今年は複合企業ハネウェル(HON.N)やバイオ医薬品大手アムジェン(AMGN.O)、飲料大手コカ・コーラ(KO.N)の最高経営責任者(CEO)らが減税で浮いた資金を株主に還元する方針を示している。またゼネラル・エレクトリック(GE)(GE.N)は11月、自社株買いの機会を探り続けると表明した。S&Pダウ・ジョーンズ・インディシーズによると、GEは2016年末までの10年間で既に620億ドル相当の自社株を買い戻している。

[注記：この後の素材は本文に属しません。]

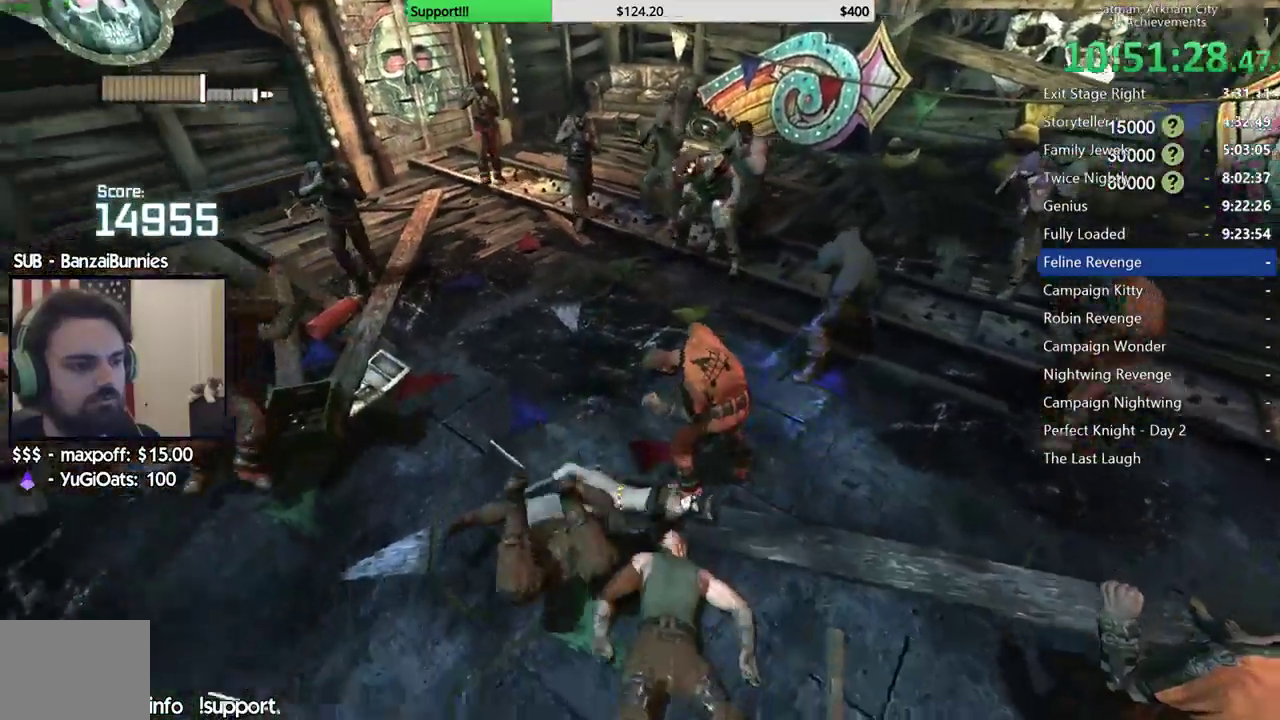
{"buttons": [], "left_stick": "left", "right_stick": "center", "events": [[17, "left_stick", "left"], [33, "right_stick", "center"], [167, "X", "down"], [250, "X", "up"], [317, "X", "down"], [400, "X", "up"]]}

その間にGE株は55%余り下落。同社は企業買収や非中核事業の拡大が不調に終わる一方、株主への過剰な還元が経営の足を引っ張った面も否めない。これはGEに特有の動きではない。大規模な自社株買いを実施している企業に投資する上場投資信託(ETF)の「パワーシェアーズ」は今年、S&P総合500種指数と比べて4%ポイント余りアンダーパフォームで推移している。

自社株買いはもはや、株価を短期的に大きく押し上げる要因とはならず、企業の基礎的条件(ファンダメンタルズ)を改善する効果も期待できない。共和党の税制改革が実現するのに伴って表明される大盤振る舞いの自社株買いにより、企業価値は大きく損なわれてしまう。

●背景となるニュース

・共和党が提案した税制改革法案は議会を通過してトランプ大統領が22日に署名し成立した。同法は法人税率の35%から21%への引き下げや、企業が海外で稼いだ利益への課税を軽減する措置を盛り込んだ。米経済諮問委員会(CEA)は、税制改革に盛り込まれた法人税率引き下げと企業の設備投資全額を課税所得から控除する即時償却により、向こう10年間にわたって国内総生産(GDP)が従来の予想より4.2%ポイント押し上げられ、年間の平均家計所得は最終的に少なくとも4000ドル増えるとの見通しを示している。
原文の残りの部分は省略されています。